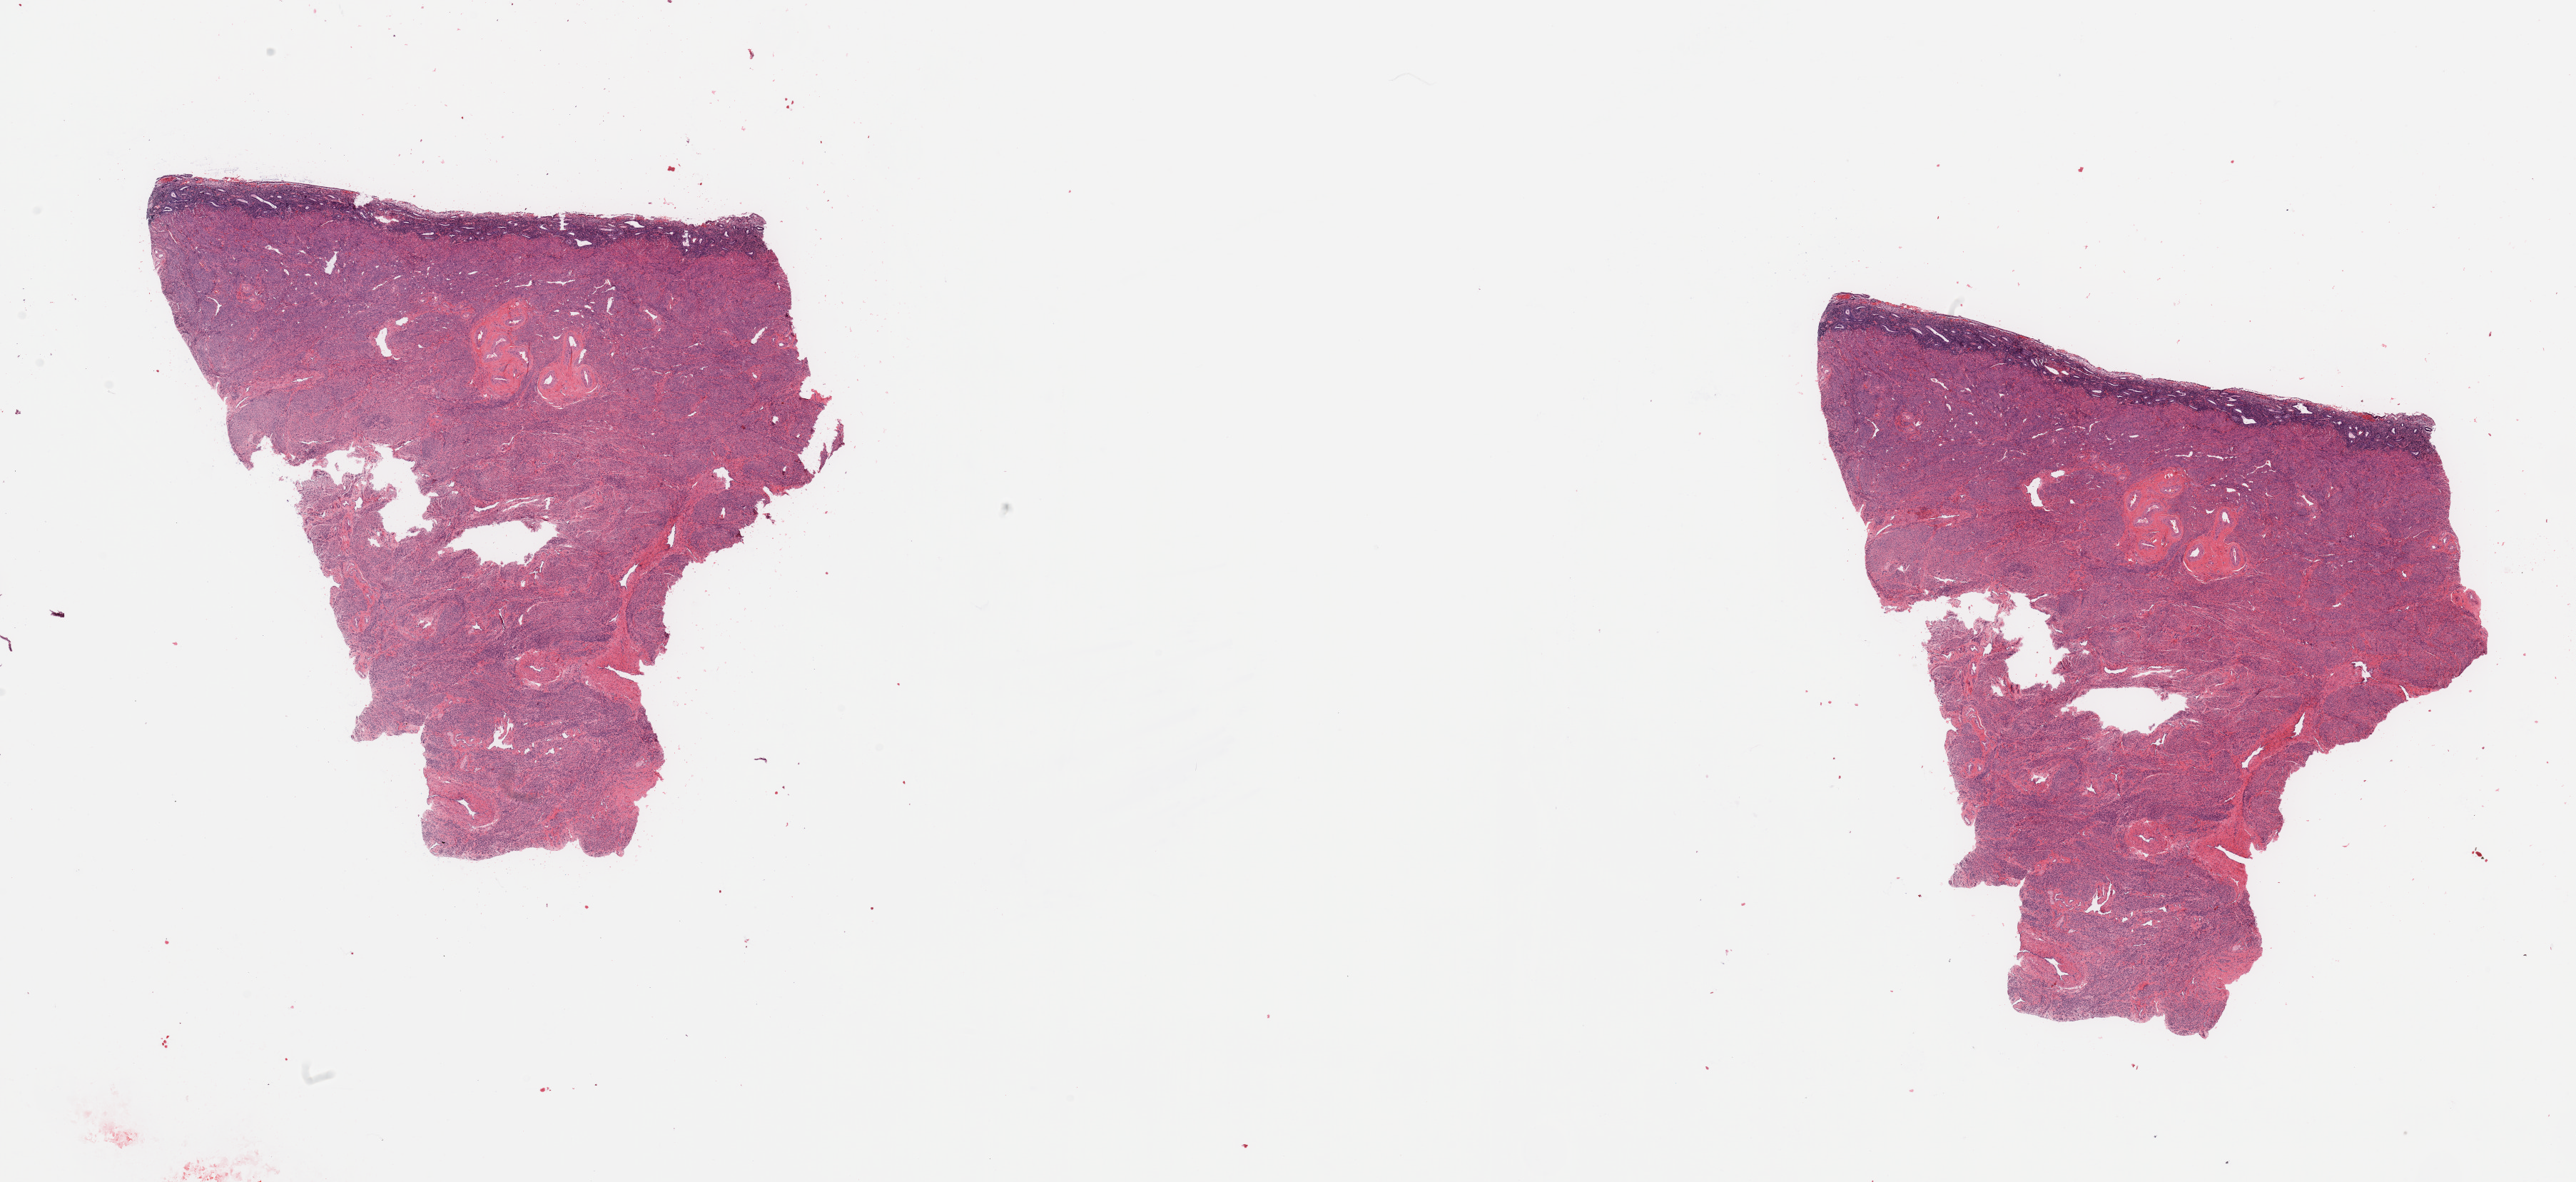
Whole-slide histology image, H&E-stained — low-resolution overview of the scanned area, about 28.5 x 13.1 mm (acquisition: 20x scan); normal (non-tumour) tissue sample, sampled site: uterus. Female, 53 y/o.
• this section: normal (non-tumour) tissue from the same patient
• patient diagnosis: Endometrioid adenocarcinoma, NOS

* * * * * * *

**DIRECTIONS FOR THIS TASK**
Extract exactly the lines between the line containing "the same patient" and the end of the data, including both.

**EXERCISE ANSWER**
• this section: normal (non-tumour) tissue from the same patient
• patient diagnosis: Endometrioid adenocarcinoma, NOS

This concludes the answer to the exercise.